Besides, I can also reduce all risks my children would face to 0 by not having them. This is an exaggeration, but in my (admittedly very distanced) view Amish exist more so than live. Even the context they're mostly discussed in betrays that - that their largest/only advantage is their demographics, not their lifestyle but its robustness. I'm reminded of the "roaches will survive a nuclear war" factoid - sure, but that doesn't endear me to be a roach. They may have their simple joys but they're way too simple for me.

If you mean, “the kind of person who follows advice regarding raising children well will already reduce all problems in their children such that their QoL indicators are as optimal as the most optimal community in America”, that is so unevidenced as to constitute magical thinking. It’s not as if children of the upper class stave off all depression, drug use, etc in their children. Or parents who read parenting guides. I know children of upper class who have had such problems. Jeeze, my (randomly assorted) first roommate in college was a literal heroin addict yet from a 0.01% income household. And if we are comparing top 5% normal households to top 50% Amish, that’s also a bit silly because even though there is less Amish stratification there is still going to be differences in QoL according to income.

Amish exist more than they live

If this were so we would we see more suicides, at the very least depression, and we would see a high amount of leavers during mandatory Rumspringa.

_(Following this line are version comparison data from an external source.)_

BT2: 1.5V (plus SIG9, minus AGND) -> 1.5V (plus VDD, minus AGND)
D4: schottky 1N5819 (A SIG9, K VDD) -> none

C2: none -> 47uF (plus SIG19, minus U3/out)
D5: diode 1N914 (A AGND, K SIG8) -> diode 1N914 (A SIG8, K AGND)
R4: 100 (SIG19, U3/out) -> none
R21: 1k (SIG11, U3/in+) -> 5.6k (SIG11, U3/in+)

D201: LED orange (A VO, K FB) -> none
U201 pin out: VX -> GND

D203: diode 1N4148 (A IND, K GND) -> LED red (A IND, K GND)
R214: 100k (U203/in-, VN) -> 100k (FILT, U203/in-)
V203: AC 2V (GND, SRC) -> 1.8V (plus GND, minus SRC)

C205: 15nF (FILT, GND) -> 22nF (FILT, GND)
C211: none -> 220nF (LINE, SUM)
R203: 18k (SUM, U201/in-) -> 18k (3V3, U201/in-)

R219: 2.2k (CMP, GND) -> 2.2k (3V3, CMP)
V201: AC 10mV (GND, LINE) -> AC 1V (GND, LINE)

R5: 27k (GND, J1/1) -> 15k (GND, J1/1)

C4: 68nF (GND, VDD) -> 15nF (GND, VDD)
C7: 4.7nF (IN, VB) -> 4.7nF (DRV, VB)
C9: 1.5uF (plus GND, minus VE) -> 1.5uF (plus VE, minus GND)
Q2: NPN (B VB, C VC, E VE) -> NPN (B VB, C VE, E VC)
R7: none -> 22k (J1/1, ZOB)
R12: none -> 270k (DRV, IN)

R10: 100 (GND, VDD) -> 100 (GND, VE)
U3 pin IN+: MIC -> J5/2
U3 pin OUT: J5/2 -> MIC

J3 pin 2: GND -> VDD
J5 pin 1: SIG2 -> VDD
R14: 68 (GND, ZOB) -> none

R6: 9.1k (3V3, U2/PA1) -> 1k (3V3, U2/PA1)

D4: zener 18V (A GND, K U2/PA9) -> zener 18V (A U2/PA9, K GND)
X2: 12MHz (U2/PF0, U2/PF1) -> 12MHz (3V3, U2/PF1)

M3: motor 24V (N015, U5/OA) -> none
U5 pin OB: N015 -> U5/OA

They haven’t exactly built a Berlin Wall around Berlin, Ohio.

Amish exist more than they live

If this were so we would we see more suicides

Without commentary on the Amish specifically, this isn't true. Animals don't really kill themselves much. Lacking introspection is a good start for not killing yourself.

Certainly the quality of living well would protect against the desire to cease living. This is historically considered one of the benefits of introspective philosophy, and IIRC there’s even a study showing that reading philosophy leads to a happier old age. If your introspection leads to a desire to stop living, that means you are neither living well nor introspecting well.

As for whether the Amish lack introspection, I’m pretty sure they have a practice of introspecting their sins.